Zapata was just full of personality and quirks and stuff to talk about.  We would all ask about him when we hadn't seen him in awhile, and we were super careful with him.  He loved intently but very sparingly.  His weirdoness made him that more special to us, and his fan club was small but devoted.

He went to Taos a dozen times or so with my parents, and he always had stories to tell afterwards.  He and Relampago had a blast in 2003 there when I brought them back bones from the farmer's market. And again in 2006, when I went with them and Crianza to nurse a broken heart.   Once, he lost his ham bone outside when it snowed, and he spent hours looking for it.  The yard there was big with birds to chase.  We lived in a not-unreasonable fear that one day he'd find the skunks there.

Over the last few years, it became clear that Zapata was hitting is dotage. At first it was just little things.  He would have trouble staying oriented, and his eyesight and hearing started to deteriorate.  Then his disdain and disinterest for Fusilli turned into fear because it was clear he could no longer defend himself or get away.  He started losing weight, and he started sleeping a lot.   At some point, he could no longer manage the stairs and elaborate blockades started to be built to prevent him from getting places.   Last fall, he was diagnosed with a bacterial infection in his mouth, and he started to recover some of his appetite and start moving around again.   But over the last few months, he'd get stuck.  Under chairs or in corners. And he wouldn't be able to get out again.  He was to the point he couldn't be left alone, and last week, it was clear that the Zapata we loved so much was gone.
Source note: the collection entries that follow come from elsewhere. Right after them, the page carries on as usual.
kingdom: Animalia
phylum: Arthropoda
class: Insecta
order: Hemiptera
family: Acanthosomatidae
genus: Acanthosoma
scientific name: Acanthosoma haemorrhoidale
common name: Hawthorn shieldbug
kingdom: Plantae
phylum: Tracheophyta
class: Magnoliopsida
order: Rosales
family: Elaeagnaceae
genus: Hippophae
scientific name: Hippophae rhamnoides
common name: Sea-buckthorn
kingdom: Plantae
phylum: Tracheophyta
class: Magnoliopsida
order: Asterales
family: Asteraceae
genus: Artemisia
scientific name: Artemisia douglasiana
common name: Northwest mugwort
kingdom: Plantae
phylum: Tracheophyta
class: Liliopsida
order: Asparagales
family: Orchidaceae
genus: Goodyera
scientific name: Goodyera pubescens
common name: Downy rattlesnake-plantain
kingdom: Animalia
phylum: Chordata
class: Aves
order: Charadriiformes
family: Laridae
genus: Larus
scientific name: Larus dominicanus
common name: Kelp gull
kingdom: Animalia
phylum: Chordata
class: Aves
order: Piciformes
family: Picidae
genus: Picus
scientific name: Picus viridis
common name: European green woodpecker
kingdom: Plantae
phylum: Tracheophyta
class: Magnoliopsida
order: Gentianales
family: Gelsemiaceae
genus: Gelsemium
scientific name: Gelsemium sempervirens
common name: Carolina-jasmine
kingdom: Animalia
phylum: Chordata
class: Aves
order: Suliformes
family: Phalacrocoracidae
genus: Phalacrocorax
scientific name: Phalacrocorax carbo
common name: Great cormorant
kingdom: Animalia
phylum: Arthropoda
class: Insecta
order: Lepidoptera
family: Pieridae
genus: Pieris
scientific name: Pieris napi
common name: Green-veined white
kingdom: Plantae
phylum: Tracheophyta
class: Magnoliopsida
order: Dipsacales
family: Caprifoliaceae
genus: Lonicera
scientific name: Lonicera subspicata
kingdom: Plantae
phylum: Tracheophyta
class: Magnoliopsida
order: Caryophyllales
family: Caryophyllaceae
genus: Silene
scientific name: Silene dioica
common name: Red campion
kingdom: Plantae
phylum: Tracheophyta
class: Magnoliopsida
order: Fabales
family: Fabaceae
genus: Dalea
As a family, we went to the vet's office last week.  He ate as much cheese and pupperoni as he wanted.  He gave everyone a hug.  And it was time to say goodbye.  The vet walked in, a woman we'd never met before. She spoke with a Spanish accent and called Zapata Commandante.  "You know what Zapata means?"  "Of course!  Emilliano Zapata. Commondante."   We talked about how he was always a revolutionary, and she said her minor was in Latin American Revolutions. She was the perfect person to help him across, and she said "Run free in Chiapas" when he died.

We held a wake for him over margaritas and we couldn't run out of stories about this amazing little soul who had been part of our lives for 15 years.

I will miss you, my friend.  You gave my mother so much of yourself, and you loved her with devotion.  You were never easy, but you made loving not a chore at all.